Basically, you need to uninstall every scale set, wait for resources to be cleaned up, uninstall the controller and begin the installation at the target version. I don't understand the way you deployed your application on argocd, but it would be worth mentioning that the controller and the scale set should be managed separately.

Closing this issue now, but feel free to comment on it if you need more information :relaxed:

alexgaganashvili commented 5 months ago

Thanks, @nikola-jokic . If I deploy ARC in HA mode in two different clusters and later upgrade it in one of the K8s clusters, will the jobs executing on runners of the scaleset being uninstalled be simply aborted?

nikola-jokic commented 5 months ago

That is a good question. When you uninstall the scale set, we will start by removing the listener. The second cluster keeps acquiring jobs and will continue to work normally. The cluster where you are removing the scale set from will keep the running ephemeral runners up until they are finished, and it will kill the runners that are not busy. The controller should never abort runners if they are busy.
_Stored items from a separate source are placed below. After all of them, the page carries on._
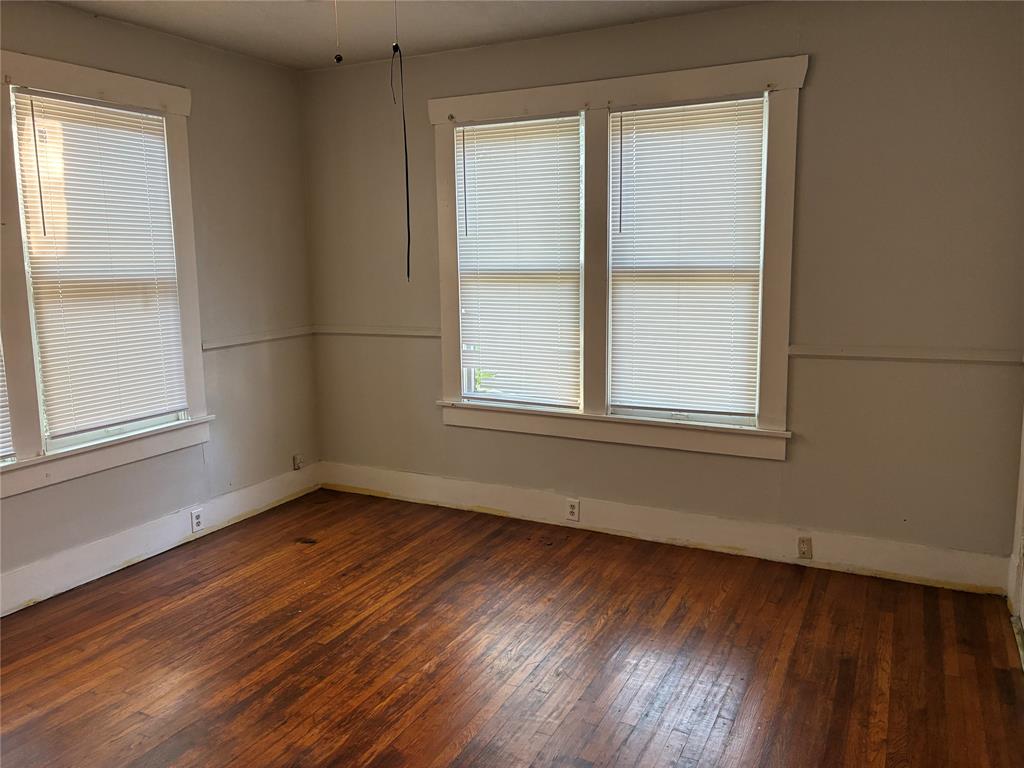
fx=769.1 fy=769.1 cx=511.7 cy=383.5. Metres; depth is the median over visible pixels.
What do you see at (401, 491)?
baseboard
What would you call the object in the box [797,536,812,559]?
wall socket
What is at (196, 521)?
electrical outlet
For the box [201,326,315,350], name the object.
chair rail
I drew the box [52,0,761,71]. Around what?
ceiling
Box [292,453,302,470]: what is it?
wall socket
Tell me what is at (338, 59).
pull chain
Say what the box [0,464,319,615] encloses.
baseboard
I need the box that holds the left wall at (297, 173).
[0,0,318,612]
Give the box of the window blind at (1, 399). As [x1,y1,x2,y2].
[0,336,12,459]
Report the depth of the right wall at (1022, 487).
3.12 m
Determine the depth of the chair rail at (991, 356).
3.35 m
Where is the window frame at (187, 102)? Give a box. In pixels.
[0,49,210,496]
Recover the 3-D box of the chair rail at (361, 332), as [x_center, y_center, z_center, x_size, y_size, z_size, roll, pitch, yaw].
[-0.782,-0.319,4.646,1.040,0.054,0.029,4,10,27]
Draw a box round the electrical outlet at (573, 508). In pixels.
[565,498,579,521]
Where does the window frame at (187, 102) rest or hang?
in the left wall at (297, 173)
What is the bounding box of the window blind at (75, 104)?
[11,91,188,438]
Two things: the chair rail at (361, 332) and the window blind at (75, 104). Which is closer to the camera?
the window blind at (75, 104)
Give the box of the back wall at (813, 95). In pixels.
[300,0,1023,582]
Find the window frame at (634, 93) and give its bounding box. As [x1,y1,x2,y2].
[428,53,805,456]
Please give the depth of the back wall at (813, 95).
3.49 m
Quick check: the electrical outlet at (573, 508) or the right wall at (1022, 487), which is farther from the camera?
the electrical outlet at (573, 508)
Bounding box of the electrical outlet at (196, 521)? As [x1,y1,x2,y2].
[190,508,203,531]
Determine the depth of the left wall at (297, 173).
4.21 m
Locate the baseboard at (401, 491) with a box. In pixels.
[318,461,1007,595]
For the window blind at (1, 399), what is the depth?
3.27 m
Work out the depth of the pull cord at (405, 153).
2.92 m
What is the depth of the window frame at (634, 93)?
3.92 m
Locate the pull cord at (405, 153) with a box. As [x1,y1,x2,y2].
[390,38,411,281]
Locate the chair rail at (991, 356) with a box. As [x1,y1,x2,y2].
[790,344,1023,363]
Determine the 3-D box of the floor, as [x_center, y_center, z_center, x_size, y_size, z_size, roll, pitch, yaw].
[-0.463,1.207,2.117,4.409,0.104,4.785,4,10,27]
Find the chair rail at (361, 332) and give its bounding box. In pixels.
[314,324,440,336]
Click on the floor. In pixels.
(605, 629)
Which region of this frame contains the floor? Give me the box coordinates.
[0,489,1023,767]
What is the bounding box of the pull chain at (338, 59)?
[332,0,343,63]
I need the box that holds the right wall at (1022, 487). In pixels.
[1006,402,1023,665]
alexgaganashvili commented 5 months ago

Thanks for clarifying that, @nikola-jokic. Btw, when I was upgrading ARC and hit that issue the first time, I did uninstall both the runner controller and the scaleset. However, when I installed the new version, I could still observe the same error (in light of this, step 2 Wait for resources cleanup in the upgrade instructions makes me wonder whether I should wait longer for all relevant resources to be cleaned up; one such custom resource would be autoscalingrunnerset?; which seems to sit there for a while until I end up setting its finalizer to an empty array). I then decided to uninstall the CRDs and install them again, even though I diffed the CRDs from the two versions and did not see any changes. But that allowed me to upgrade.
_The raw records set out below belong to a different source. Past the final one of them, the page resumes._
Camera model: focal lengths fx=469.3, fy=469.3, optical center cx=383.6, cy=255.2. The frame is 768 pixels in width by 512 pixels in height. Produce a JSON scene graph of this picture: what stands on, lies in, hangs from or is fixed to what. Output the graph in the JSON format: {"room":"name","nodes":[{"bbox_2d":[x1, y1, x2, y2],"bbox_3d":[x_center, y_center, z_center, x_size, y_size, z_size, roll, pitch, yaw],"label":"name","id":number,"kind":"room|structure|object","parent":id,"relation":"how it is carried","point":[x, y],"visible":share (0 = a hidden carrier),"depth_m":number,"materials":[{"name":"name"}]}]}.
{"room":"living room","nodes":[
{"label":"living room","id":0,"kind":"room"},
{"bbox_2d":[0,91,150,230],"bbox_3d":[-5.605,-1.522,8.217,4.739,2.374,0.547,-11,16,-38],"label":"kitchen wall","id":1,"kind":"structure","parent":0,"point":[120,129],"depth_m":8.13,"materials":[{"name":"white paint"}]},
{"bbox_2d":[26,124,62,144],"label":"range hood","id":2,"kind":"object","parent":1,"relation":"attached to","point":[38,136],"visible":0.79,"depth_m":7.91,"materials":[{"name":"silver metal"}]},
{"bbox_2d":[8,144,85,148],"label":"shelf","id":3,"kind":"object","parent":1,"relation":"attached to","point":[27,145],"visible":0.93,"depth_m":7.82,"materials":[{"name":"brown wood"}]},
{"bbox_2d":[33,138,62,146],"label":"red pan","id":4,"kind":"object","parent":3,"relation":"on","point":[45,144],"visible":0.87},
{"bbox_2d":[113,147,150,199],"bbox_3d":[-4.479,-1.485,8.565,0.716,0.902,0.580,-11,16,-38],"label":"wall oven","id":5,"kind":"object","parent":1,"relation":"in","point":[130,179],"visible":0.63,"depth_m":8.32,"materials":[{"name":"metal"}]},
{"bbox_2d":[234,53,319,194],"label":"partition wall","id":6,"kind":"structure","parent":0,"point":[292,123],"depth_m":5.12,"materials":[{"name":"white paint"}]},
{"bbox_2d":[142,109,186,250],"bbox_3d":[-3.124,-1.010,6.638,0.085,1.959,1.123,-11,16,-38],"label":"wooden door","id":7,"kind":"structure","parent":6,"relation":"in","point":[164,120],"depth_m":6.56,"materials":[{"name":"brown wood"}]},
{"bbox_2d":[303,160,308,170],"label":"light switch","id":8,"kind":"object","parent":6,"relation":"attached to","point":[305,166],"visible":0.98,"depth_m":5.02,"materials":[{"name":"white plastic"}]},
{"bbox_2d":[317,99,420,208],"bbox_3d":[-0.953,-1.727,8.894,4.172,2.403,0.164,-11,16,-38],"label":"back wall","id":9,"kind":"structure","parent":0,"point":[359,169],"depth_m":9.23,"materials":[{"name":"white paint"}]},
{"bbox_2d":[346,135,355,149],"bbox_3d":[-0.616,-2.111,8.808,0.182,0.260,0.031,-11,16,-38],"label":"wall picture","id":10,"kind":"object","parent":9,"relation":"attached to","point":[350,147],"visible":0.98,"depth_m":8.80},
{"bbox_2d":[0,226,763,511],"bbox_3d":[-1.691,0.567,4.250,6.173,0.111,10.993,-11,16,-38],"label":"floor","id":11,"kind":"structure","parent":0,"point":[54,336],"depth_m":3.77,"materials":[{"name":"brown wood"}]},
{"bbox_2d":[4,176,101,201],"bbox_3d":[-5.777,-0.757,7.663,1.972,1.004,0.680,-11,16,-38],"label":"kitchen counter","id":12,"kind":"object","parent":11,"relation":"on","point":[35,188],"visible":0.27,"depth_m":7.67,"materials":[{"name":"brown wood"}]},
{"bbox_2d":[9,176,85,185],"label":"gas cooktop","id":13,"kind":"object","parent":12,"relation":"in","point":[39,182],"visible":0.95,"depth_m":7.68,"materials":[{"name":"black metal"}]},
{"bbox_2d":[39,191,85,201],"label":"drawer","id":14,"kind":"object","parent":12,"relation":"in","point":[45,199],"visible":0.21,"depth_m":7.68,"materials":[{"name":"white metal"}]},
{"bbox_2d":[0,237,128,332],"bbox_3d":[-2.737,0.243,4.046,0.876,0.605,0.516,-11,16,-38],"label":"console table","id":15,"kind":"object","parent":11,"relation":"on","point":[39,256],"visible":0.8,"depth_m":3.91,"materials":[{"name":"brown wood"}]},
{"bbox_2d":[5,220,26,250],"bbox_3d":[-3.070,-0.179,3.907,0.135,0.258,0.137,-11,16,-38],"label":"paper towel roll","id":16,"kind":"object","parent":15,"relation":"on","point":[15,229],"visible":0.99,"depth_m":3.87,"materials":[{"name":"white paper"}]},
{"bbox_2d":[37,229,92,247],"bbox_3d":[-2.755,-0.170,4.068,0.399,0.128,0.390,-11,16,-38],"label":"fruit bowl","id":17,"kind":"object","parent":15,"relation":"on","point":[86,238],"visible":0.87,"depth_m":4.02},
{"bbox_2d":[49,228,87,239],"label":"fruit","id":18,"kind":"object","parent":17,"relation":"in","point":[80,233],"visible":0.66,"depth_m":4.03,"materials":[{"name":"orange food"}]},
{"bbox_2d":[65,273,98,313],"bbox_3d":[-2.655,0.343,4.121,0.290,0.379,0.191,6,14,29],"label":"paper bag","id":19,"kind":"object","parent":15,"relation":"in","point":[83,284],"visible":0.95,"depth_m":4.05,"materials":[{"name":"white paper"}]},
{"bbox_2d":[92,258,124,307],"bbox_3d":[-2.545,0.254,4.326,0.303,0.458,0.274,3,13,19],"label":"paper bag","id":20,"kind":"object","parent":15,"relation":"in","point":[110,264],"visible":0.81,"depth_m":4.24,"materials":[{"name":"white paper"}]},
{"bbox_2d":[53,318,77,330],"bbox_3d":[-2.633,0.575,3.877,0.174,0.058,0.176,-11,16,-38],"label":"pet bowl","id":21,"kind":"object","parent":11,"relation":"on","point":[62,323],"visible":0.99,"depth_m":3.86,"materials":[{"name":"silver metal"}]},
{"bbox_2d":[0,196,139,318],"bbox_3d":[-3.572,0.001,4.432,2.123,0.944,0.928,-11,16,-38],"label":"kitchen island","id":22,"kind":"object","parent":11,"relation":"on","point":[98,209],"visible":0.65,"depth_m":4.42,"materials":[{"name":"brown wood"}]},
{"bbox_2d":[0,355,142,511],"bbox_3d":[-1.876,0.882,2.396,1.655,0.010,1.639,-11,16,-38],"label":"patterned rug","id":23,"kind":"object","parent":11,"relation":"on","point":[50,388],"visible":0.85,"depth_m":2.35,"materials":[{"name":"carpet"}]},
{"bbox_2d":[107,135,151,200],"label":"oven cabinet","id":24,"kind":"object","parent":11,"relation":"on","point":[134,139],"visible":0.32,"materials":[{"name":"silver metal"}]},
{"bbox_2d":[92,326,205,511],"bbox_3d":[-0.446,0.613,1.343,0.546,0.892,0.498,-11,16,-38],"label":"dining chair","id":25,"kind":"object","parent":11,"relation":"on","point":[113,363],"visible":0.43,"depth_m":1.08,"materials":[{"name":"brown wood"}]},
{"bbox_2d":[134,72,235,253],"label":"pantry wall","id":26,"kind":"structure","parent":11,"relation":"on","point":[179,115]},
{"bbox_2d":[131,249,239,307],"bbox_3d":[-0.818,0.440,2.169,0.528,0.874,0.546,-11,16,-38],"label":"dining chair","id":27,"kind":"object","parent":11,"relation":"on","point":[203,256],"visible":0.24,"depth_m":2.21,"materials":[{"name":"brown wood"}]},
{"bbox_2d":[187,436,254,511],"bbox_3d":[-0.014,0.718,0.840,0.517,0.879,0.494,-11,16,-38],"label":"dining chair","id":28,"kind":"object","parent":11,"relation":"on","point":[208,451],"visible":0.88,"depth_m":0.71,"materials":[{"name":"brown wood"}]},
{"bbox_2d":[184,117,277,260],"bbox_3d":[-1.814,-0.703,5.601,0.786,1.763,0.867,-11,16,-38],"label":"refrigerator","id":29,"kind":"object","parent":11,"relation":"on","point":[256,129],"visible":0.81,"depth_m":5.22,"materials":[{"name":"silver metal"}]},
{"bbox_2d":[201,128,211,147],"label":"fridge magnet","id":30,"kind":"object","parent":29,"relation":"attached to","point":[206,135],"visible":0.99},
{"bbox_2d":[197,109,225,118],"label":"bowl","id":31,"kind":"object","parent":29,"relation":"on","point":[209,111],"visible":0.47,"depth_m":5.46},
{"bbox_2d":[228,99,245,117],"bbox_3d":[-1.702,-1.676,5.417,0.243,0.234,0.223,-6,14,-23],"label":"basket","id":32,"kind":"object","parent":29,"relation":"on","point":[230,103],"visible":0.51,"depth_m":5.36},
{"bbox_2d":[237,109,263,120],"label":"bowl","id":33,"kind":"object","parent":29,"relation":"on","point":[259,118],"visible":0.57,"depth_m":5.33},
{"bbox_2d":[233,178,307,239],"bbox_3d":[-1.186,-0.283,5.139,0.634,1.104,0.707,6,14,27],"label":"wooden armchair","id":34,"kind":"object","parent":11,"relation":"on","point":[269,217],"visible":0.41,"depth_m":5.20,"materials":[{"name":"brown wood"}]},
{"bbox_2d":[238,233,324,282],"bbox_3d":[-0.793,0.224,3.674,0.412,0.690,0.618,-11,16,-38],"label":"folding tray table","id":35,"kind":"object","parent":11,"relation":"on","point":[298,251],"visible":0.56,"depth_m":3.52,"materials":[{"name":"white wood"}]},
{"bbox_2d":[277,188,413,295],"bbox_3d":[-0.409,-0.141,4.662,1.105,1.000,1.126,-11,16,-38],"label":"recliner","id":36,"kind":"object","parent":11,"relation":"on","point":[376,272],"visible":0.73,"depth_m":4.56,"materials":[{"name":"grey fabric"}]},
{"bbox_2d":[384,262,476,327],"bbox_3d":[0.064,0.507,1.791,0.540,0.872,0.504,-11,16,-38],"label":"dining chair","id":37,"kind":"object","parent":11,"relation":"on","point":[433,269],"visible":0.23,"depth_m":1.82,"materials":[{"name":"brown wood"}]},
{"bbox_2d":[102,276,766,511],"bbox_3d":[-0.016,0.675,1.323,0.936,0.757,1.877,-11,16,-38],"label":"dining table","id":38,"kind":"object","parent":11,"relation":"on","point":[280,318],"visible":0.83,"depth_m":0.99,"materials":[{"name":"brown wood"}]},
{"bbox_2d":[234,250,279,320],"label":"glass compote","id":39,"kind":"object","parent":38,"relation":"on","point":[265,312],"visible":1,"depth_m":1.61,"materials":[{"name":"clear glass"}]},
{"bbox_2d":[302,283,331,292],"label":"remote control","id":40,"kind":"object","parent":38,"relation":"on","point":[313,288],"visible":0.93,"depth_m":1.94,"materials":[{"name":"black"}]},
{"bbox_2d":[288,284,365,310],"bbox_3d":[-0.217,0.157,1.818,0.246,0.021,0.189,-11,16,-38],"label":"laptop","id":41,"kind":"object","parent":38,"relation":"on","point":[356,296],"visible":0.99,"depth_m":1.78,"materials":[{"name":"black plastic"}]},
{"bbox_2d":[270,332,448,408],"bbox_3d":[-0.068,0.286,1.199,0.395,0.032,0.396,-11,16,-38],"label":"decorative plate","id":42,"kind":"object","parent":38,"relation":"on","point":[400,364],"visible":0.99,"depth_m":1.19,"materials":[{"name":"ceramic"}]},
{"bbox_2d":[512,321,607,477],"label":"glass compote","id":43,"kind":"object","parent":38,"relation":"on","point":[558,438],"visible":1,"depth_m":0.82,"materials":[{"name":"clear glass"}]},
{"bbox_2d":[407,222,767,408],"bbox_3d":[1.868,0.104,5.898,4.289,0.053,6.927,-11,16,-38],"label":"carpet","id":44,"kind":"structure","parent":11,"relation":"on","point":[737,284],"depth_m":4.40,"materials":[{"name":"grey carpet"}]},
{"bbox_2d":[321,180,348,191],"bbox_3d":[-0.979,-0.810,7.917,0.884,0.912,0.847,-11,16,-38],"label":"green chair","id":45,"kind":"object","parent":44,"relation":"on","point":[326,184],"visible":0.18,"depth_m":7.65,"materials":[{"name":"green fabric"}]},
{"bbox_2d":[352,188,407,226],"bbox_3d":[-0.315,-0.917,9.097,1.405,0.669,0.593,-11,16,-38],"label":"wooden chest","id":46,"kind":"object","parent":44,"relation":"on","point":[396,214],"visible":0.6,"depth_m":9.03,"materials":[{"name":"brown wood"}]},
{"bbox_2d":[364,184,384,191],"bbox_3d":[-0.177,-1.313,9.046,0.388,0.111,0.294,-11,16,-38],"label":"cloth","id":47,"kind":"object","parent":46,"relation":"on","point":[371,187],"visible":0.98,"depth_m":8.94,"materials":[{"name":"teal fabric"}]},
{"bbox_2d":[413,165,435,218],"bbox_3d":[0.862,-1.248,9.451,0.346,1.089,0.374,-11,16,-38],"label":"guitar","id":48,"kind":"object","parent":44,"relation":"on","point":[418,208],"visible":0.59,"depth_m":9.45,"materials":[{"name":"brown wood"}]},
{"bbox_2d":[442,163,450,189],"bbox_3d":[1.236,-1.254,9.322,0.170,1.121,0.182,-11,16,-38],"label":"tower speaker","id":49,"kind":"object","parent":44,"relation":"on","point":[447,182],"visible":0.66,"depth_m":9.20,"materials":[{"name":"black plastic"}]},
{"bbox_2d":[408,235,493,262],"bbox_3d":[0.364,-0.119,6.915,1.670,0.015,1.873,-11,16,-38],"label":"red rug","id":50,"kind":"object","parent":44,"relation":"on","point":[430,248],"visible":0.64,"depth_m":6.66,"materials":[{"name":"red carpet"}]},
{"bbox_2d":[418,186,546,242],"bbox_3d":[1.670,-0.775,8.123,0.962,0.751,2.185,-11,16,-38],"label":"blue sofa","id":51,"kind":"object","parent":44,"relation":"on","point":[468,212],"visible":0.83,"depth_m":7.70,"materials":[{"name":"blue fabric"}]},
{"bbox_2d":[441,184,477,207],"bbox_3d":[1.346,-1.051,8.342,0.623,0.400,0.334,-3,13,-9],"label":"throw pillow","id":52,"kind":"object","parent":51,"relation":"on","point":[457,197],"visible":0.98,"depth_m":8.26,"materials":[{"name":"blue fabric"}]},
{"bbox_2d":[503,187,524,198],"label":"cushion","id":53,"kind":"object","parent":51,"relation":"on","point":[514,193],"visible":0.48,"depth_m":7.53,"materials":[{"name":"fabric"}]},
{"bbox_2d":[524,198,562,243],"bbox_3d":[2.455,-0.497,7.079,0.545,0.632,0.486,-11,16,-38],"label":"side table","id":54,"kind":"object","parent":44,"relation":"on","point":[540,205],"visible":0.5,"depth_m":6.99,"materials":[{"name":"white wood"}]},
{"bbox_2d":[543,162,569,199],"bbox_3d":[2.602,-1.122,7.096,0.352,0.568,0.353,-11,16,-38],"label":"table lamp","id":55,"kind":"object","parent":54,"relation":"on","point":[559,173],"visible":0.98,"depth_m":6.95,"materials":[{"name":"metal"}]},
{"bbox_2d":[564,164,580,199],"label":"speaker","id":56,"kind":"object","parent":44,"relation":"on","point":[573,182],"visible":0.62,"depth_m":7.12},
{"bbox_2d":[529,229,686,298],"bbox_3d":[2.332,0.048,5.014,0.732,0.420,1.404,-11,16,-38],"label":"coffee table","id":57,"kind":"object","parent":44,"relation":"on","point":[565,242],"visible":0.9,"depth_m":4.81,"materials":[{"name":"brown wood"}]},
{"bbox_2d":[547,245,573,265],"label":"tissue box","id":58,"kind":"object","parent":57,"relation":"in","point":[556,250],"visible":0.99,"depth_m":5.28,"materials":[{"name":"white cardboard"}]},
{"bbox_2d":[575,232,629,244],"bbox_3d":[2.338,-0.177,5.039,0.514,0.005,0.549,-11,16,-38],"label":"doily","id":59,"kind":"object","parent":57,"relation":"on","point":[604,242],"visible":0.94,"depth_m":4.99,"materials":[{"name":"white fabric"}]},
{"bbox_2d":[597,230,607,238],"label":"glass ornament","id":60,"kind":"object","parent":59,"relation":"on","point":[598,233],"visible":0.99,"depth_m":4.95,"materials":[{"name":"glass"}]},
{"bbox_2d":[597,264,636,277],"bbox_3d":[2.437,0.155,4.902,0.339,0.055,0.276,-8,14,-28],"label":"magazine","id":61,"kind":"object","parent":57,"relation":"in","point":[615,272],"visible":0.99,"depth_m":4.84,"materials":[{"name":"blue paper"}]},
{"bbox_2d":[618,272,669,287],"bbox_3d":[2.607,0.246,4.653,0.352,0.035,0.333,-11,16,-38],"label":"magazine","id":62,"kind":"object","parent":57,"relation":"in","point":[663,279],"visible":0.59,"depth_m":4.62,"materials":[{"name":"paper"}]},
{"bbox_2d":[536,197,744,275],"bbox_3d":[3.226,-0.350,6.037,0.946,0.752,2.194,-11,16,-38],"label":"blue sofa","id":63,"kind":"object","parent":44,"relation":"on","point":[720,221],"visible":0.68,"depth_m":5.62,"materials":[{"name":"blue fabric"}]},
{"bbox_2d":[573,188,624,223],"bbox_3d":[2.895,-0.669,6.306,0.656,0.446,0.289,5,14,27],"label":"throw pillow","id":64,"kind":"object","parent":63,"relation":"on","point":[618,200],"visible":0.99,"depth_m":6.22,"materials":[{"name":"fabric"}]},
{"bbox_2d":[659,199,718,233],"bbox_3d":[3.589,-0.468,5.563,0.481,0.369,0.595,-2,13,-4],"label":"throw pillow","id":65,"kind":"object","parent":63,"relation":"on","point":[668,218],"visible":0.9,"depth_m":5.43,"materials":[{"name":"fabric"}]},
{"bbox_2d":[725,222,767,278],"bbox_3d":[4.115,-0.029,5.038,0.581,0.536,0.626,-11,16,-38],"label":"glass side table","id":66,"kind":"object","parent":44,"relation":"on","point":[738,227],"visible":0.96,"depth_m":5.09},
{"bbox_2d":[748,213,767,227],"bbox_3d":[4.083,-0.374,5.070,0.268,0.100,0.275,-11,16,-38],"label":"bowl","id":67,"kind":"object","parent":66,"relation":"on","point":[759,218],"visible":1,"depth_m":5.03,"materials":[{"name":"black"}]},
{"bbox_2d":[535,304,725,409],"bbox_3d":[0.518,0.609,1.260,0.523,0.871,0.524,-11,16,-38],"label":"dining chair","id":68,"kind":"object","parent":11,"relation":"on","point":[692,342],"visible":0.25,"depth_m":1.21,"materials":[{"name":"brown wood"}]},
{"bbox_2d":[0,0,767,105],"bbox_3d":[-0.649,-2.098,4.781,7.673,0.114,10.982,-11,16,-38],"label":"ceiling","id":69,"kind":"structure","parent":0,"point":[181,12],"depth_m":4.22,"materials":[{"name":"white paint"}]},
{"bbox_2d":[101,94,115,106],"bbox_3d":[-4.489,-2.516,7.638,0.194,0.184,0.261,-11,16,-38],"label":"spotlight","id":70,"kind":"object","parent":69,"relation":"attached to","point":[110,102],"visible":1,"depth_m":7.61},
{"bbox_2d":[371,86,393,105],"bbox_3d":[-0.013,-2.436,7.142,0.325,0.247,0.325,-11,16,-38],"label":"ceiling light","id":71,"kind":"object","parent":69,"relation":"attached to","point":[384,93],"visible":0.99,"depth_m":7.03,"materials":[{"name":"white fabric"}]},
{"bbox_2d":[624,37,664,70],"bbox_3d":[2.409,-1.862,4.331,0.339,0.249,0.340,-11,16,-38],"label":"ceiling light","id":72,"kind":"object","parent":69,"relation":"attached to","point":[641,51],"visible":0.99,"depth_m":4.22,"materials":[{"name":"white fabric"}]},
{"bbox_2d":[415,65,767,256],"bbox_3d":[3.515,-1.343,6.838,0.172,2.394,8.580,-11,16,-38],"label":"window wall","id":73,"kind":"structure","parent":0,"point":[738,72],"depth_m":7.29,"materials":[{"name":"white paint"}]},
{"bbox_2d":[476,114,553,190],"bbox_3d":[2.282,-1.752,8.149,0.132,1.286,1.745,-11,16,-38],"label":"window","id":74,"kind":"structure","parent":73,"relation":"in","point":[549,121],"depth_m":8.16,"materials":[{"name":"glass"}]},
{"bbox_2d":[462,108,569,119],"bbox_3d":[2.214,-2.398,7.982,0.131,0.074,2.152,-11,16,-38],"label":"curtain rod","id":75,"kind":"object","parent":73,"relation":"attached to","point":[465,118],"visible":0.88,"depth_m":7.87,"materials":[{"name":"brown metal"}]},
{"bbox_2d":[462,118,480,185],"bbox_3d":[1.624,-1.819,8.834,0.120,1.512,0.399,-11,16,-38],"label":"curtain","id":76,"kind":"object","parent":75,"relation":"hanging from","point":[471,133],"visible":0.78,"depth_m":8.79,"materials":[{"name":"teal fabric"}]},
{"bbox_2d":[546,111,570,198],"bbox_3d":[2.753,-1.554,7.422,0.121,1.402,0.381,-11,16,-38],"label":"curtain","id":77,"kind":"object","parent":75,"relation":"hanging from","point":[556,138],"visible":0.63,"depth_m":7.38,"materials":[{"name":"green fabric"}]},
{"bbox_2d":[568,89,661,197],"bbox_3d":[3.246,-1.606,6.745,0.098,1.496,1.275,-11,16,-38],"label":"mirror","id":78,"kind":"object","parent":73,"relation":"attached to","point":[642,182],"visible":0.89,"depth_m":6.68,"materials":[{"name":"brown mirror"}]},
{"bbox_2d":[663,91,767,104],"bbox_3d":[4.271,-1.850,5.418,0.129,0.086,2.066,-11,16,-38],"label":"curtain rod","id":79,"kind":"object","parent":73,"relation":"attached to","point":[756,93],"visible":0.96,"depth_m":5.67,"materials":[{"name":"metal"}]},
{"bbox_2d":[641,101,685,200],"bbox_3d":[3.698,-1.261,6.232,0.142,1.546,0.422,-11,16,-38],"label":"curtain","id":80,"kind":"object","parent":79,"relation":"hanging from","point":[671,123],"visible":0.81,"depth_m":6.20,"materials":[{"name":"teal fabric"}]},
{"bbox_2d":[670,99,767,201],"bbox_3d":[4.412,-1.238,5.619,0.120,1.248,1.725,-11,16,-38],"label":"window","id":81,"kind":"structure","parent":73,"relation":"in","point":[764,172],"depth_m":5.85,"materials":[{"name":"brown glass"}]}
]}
nikola-jokic commented 5 months ago

Hey @alexgaganashvili,

Yes, that is a known issue that has been fixed with this PR and will be part of the next release. The controller was slow to react on resource deletion event. This can cause some confusing behavior especially if running in containerMode=kubernetes. Hopefully, after the next release, this issue will be resolved completely :relaxed:

alexgaganashvili commented 5 months ago

@nikola-jokic , I have reinstalled CRDs and tried installing version 0.9.3 of ARC. After I installed a scaleset, the runner reported the same error. I even previously deleted the namespaces where I deploy the controller and scaleset.

alexgaganashvili commented 3 months ago

@nikola-jokic , could this issue be reopned and addressed? I'm running into the same problem with version 0.9.3. Thx.